A Hawaiian Princess Entrusted Her Wealth to Native Hawaiians. Now, the Learning Centers Her People Established Face Legal Challenges

Advocates of a private school system established to teach Native Hawaiians characterize a fresh court case attacking the admissions process as a blatant effort to ignore the desires of a Hawaiian princess who bequeathed her inheritance to secure a improved prospects for her people nearly 140 years ago.

The Heritage of Princess Bernice Pauahi Bishop

The Kamehameha schools were created through the testament of the royal descendant, the heir of the first king and the remaining lineage holder in the dynasty. When she died in 1884, the princess’s estate included roughly 9% of the Hawaiian islands' overall land.

Her bequest established the educational system using those estate assets to finance them. Now, the system includes three campuses for primary and secondary schooling and 30 early learning centers that emphasize Hawaiian culture-based education. The institutions instruct approximately 5,400 learners throughout all educational levels and have an endowment of approximately $15 bn, a figure greater than all but about 10 of the United States' premier colleges. The institutions receive no money from the national authorities.

Selective Enrollment and Economic Assistance

Admission is very rigorous at every level, with merely around a fifth of applicants gaining admission at the secondary school. These centers also support about 92% of the expense of educating their pupils, with virtually 80% of the learner population also receiving various forms of financial aid based on need.

Background History and Cultural Significance

An expert, the dean of the indigenous education department at the UH, said the learning centers were created at a era when the Native Hawaiian population was still on the decrease. In the late 1880s, about 50,000 indigenous people were believed to dwell on the archipelago, reduced from a peak of between 300,000 to 500,000 individuals at the time of contact with Europeans.

The Hawaiian monarchy was truly in a unstable kind of place, especially because the U.S. was becoming increasingly focused in securing a permanent base at the naval base.

The scholar stated across the twentieth century, “the majority of indigenous culture was being marginalized or even eliminated, or very actively suppressed”.

“During that era, the Kamehameha schools was genuinely the sole institution that we had,” the expert, a former student of the centers, said. “The establishment that we had, that was exclusively for our people, and had the capacity minimally of ensuring we kept pace with the rest of the population.”

The Legal Challenge

Today, nearly every one of those registered at the centers have Hawaiian descent. But the recent lawsuit, submitted in district court in the capital, claims that is unjust.

The lawsuit was launched by a group called SFFA, a conservative group headquartered in the commonwealth that has for decades conducted a court fight against preferential treatment and race-based admissions practices. The group took legal action against the Ivy League university in 2014 and ultimately secured a precedent-setting high court decision in 2023 that resulted in the right-leaning majority end ethnicity-based enrollment in higher education nationwide.

An online platform created recently as a precursor to the legal challenge states that while it is a “outstanding learning institution”, the institutions' “acceptance guidelines openly prioritizes pupils with indigenous heritage over applicants of other backgrounds”.

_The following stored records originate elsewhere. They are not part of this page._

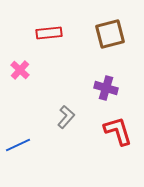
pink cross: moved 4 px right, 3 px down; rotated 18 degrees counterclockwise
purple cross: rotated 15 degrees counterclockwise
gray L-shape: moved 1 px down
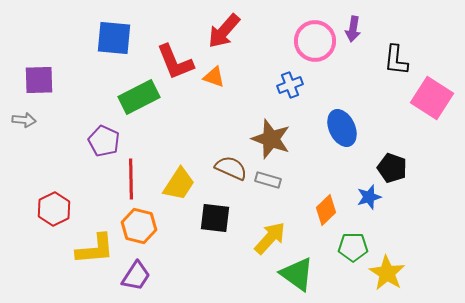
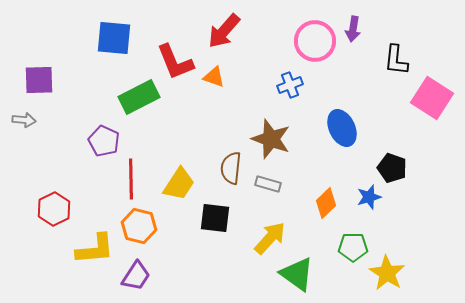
brown semicircle: rotated 108 degrees counterclockwise
gray rectangle: moved 4 px down
orange diamond: moved 7 px up
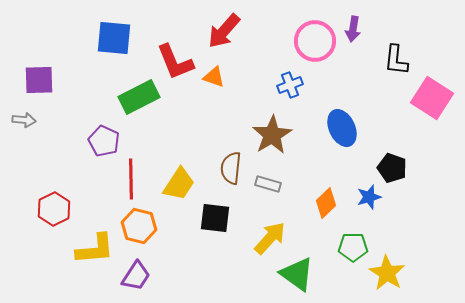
brown star: moved 1 px right, 4 px up; rotated 21 degrees clockwise
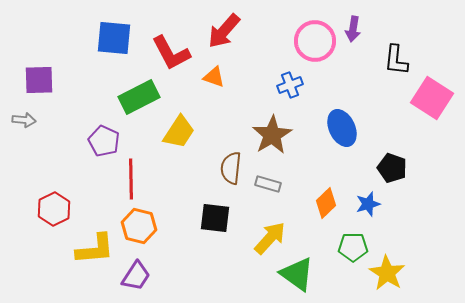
red L-shape: moved 4 px left, 9 px up; rotated 6 degrees counterclockwise
yellow trapezoid: moved 52 px up
blue star: moved 1 px left, 7 px down
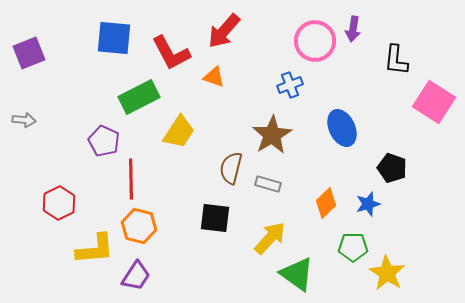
purple square: moved 10 px left, 27 px up; rotated 20 degrees counterclockwise
pink square: moved 2 px right, 4 px down
brown semicircle: rotated 8 degrees clockwise
red hexagon: moved 5 px right, 6 px up
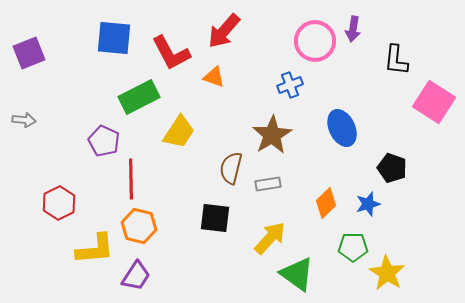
gray rectangle: rotated 25 degrees counterclockwise
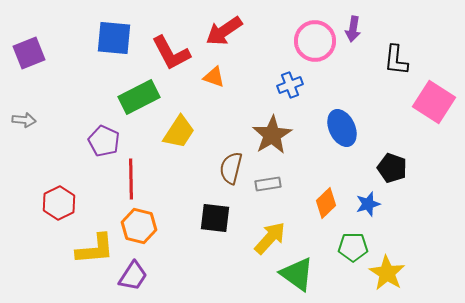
red arrow: rotated 15 degrees clockwise
purple trapezoid: moved 3 px left
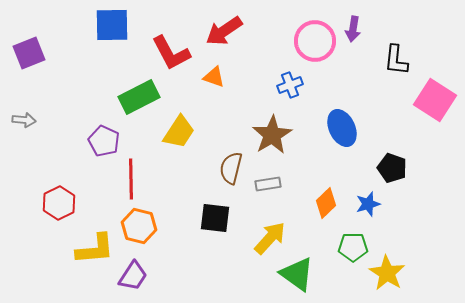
blue square: moved 2 px left, 13 px up; rotated 6 degrees counterclockwise
pink square: moved 1 px right, 2 px up
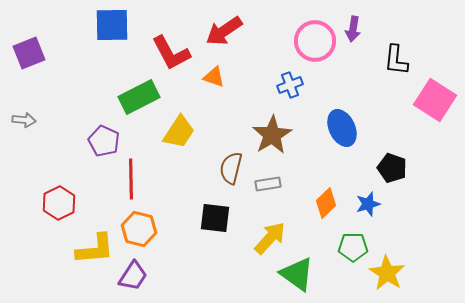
orange hexagon: moved 3 px down
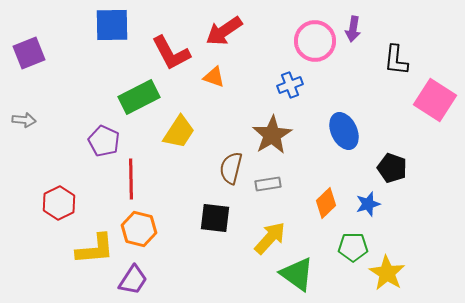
blue ellipse: moved 2 px right, 3 px down
purple trapezoid: moved 4 px down
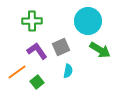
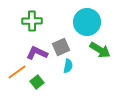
cyan circle: moved 1 px left, 1 px down
purple L-shape: moved 2 px down; rotated 30 degrees counterclockwise
cyan semicircle: moved 5 px up
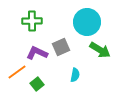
cyan semicircle: moved 7 px right, 9 px down
green square: moved 2 px down
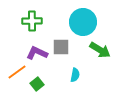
cyan circle: moved 4 px left
gray square: rotated 24 degrees clockwise
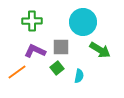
purple L-shape: moved 2 px left, 2 px up
cyan semicircle: moved 4 px right, 1 px down
green square: moved 20 px right, 16 px up
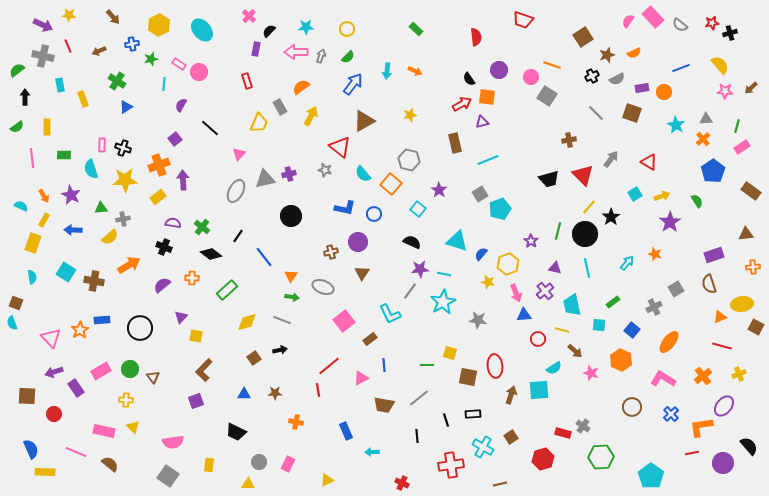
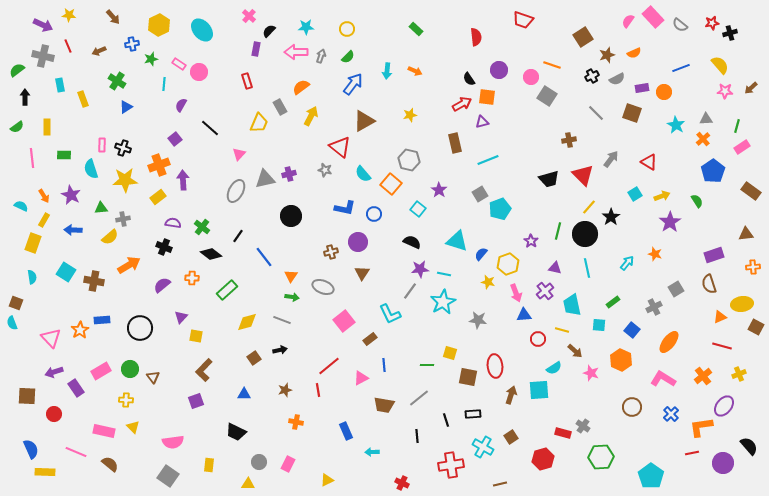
brown star at (275, 393): moved 10 px right, 3 px up; rotated 16 degrees counterclockwise
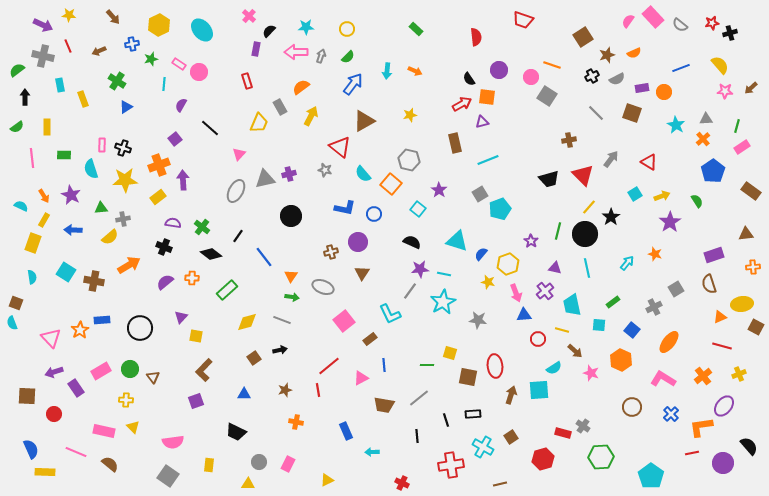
purple semicircle at (162, 285): moved 3 px right, 3 px up
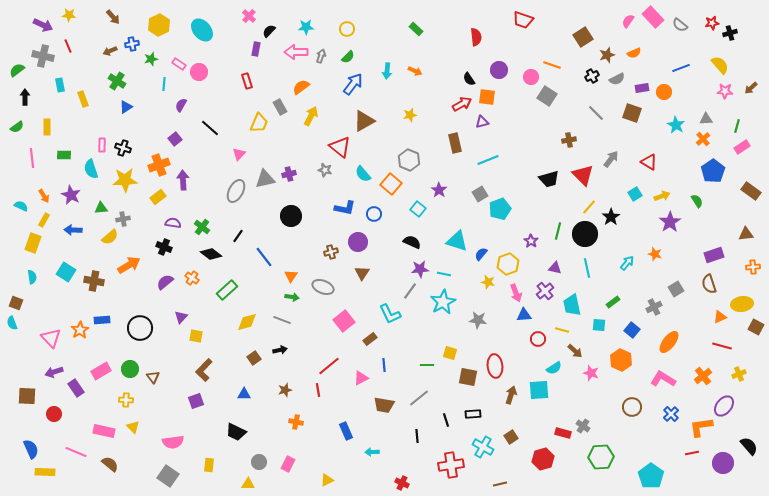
brown arrow at (99, 51): moved 11 px right
gray hexagon at (409, 160): rotated 10 degrees clockwise
orange cross at (192, 278): rotated 32 degrees clockwise
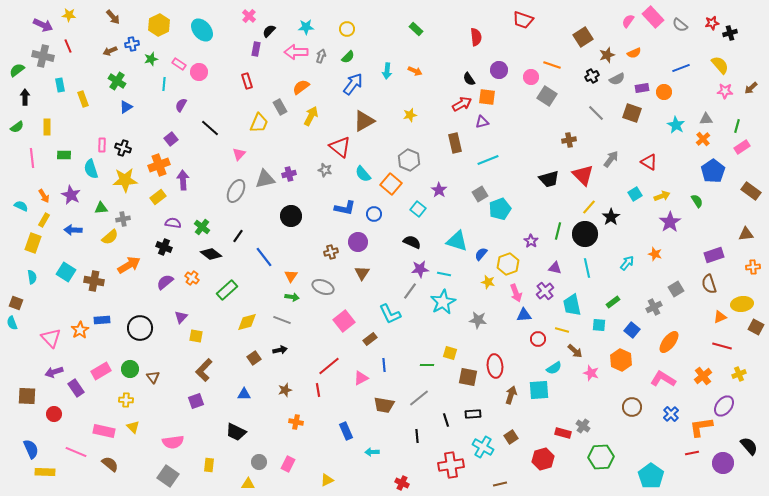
purple square at (175, 139): moved 4 px left
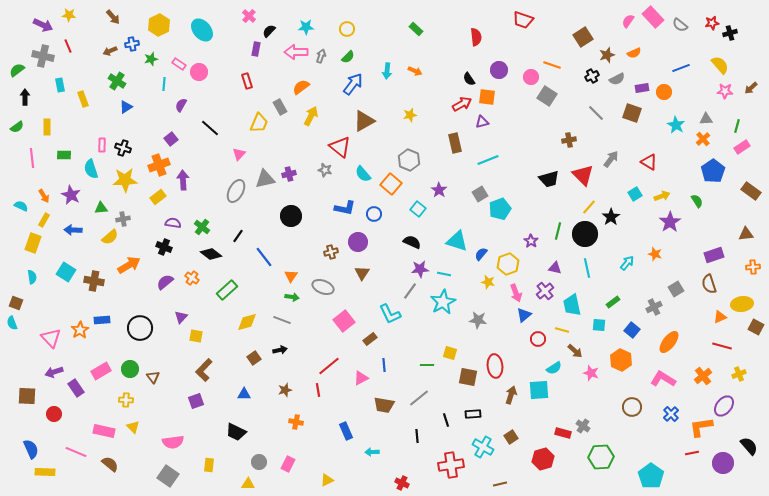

“Actually, that preference is so pronounced that it is virtually unfeasible for a non-Native Hawaiian student to be admitted to the schools,” the organization states. “It is our view that focus on ancestry, instead of qualifications or economic situation, is both unfair and unlawful, and we are dedicated to ending Kamehameha’s improper acceptance criteria via judicial process.”

Political Efforts

The effort is headed by Edward Blum, who has directed entities that have filed more than a dozen legal actions questioning the application of ancestry in education, commerce and throughout societal institutions.

The strategist did not reply to journalistic inquiries. He stated to a news organization that while the association endorsed the educational purpose, their services should be accessible to the entire community, “not exclusively those with a particular ancestry”.

Educational Implications

An education expert, an assistant professor at the education department at Stanford, said the lawsuit targeting the learning centers was a remarkable case of how the fight to undo historic equality laws and regulations to support equitable chances in educational institutions had shifted from the field of higher education to elementary and high schools.

Park said activist entities had focused on the Ivy League school “quite deliberately” a in the past.

I think the challenge aims at the Kamehameha schools because they are a exceptionally positioned school… similar to the way they selected Harvard quite deliberately.

Park explained even though affirmative action had its opponents as a relatively narrow mechanism to broaden learning access and entry, “it served as an essential instrument in the arsenal”.

“It functioned as a component of this wider range of regulations obtainable to schools and universities to expand access and to build a more just education system,” she stated. “Eliminating that tool, it’s {incredibly harmful

John Caldwell
John Caldwell

A Canadian health expert with over 15 years of experience in preventive medicine and wellness coaching, passionate about community health.